DATA EXTRACT
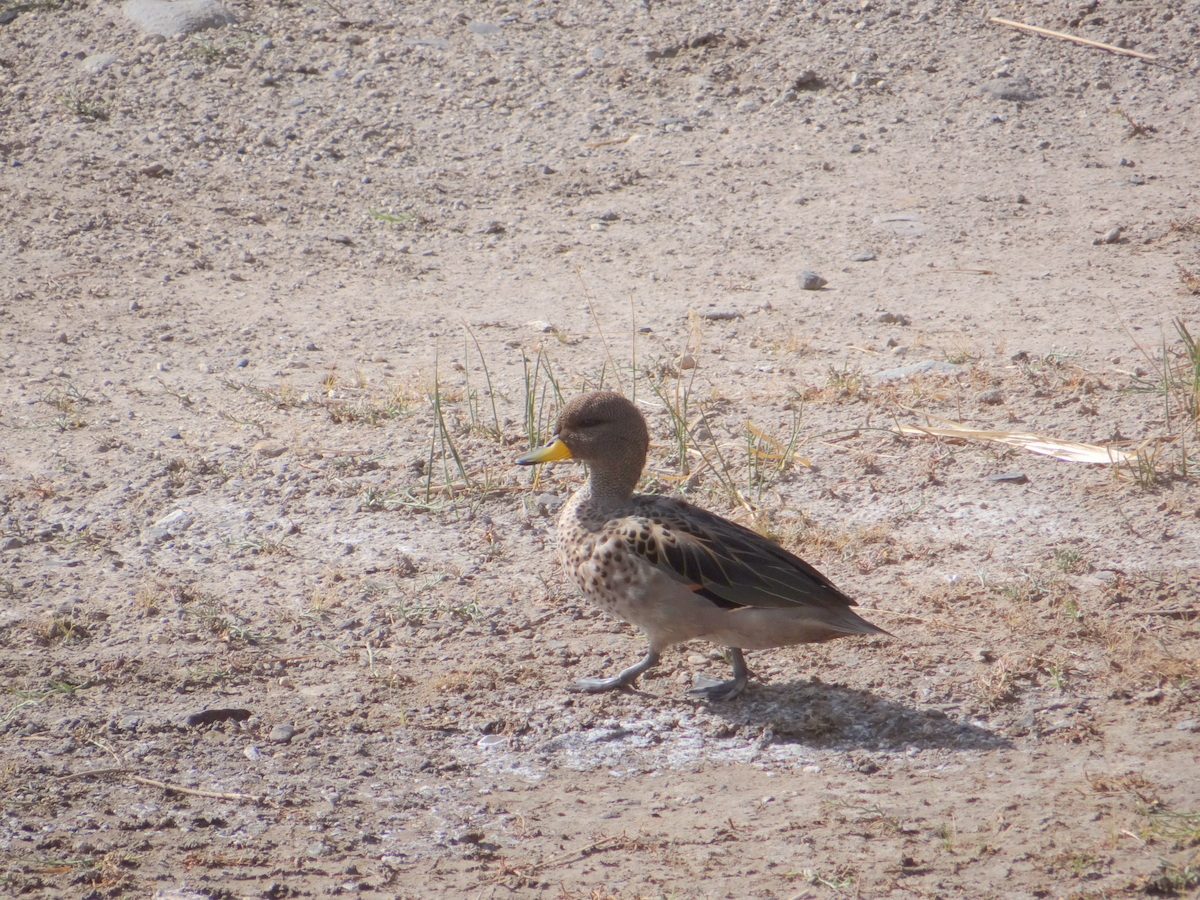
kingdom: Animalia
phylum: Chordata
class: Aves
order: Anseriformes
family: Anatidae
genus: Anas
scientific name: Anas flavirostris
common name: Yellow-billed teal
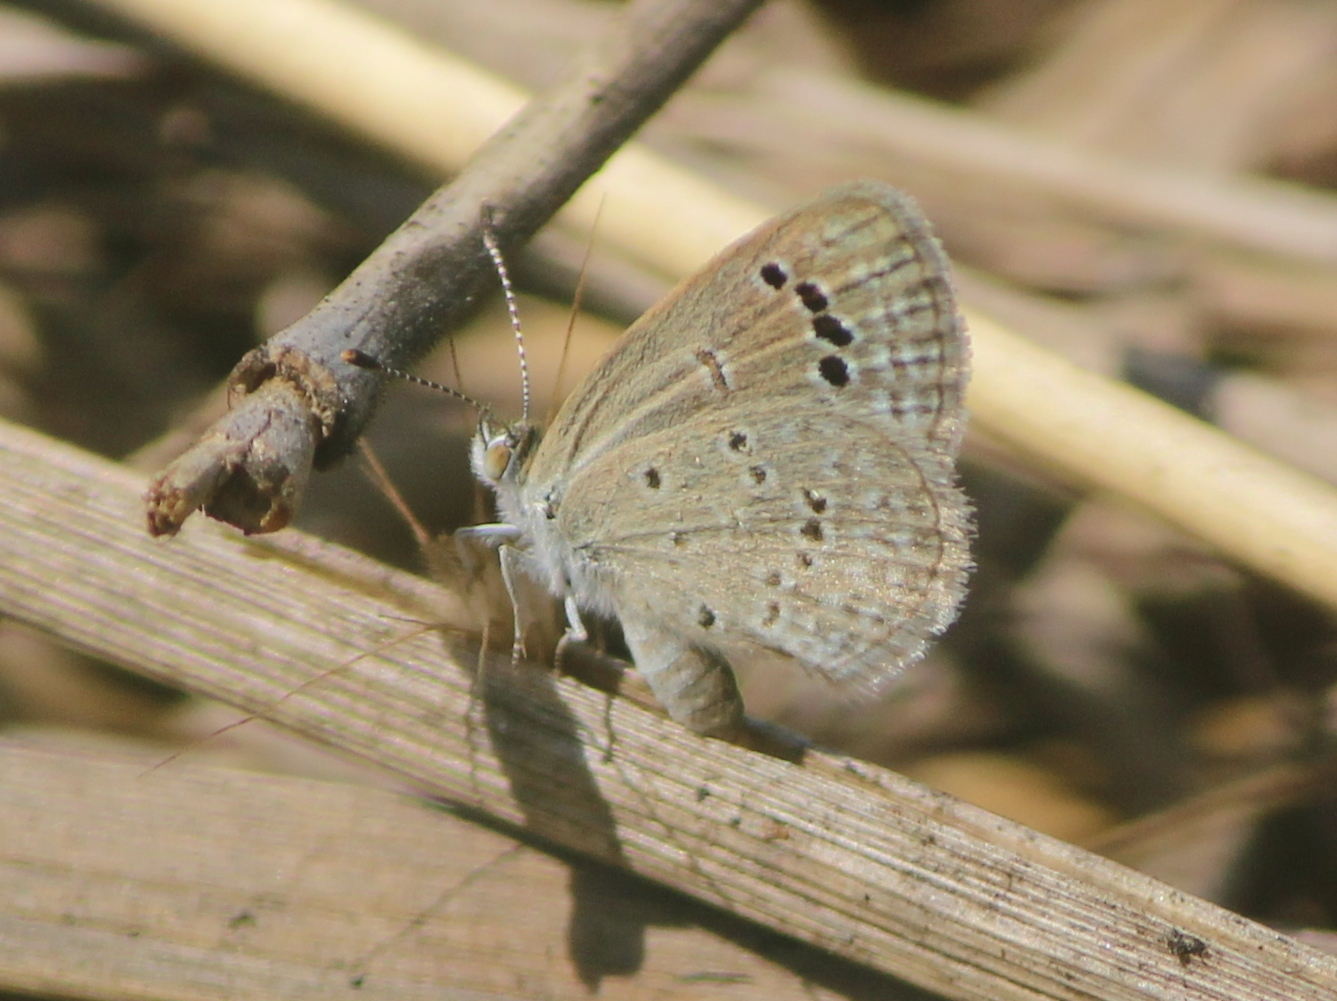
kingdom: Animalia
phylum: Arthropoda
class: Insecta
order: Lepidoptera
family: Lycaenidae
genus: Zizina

EXERCISE BRIEF
Turn every line of the records into a numbered list, skipping any blank lines and leaving out the pictures.

RESULT OF THIS TASK
1. kingdom: Animalia
2. phylum: Chordata
3. class: Aves
4. order: Anseriformes
5. family: Anatidae
6. genus: Anas
7. scientific name: Anas flavirostris
8. common name: Yellow-billed teal
9. kingdom: Animalia
10. phylum: Arthropoda
11. class: Insecta
12. order: Lepidoptera
13. family: Lycaenidae
14. genus: Zizina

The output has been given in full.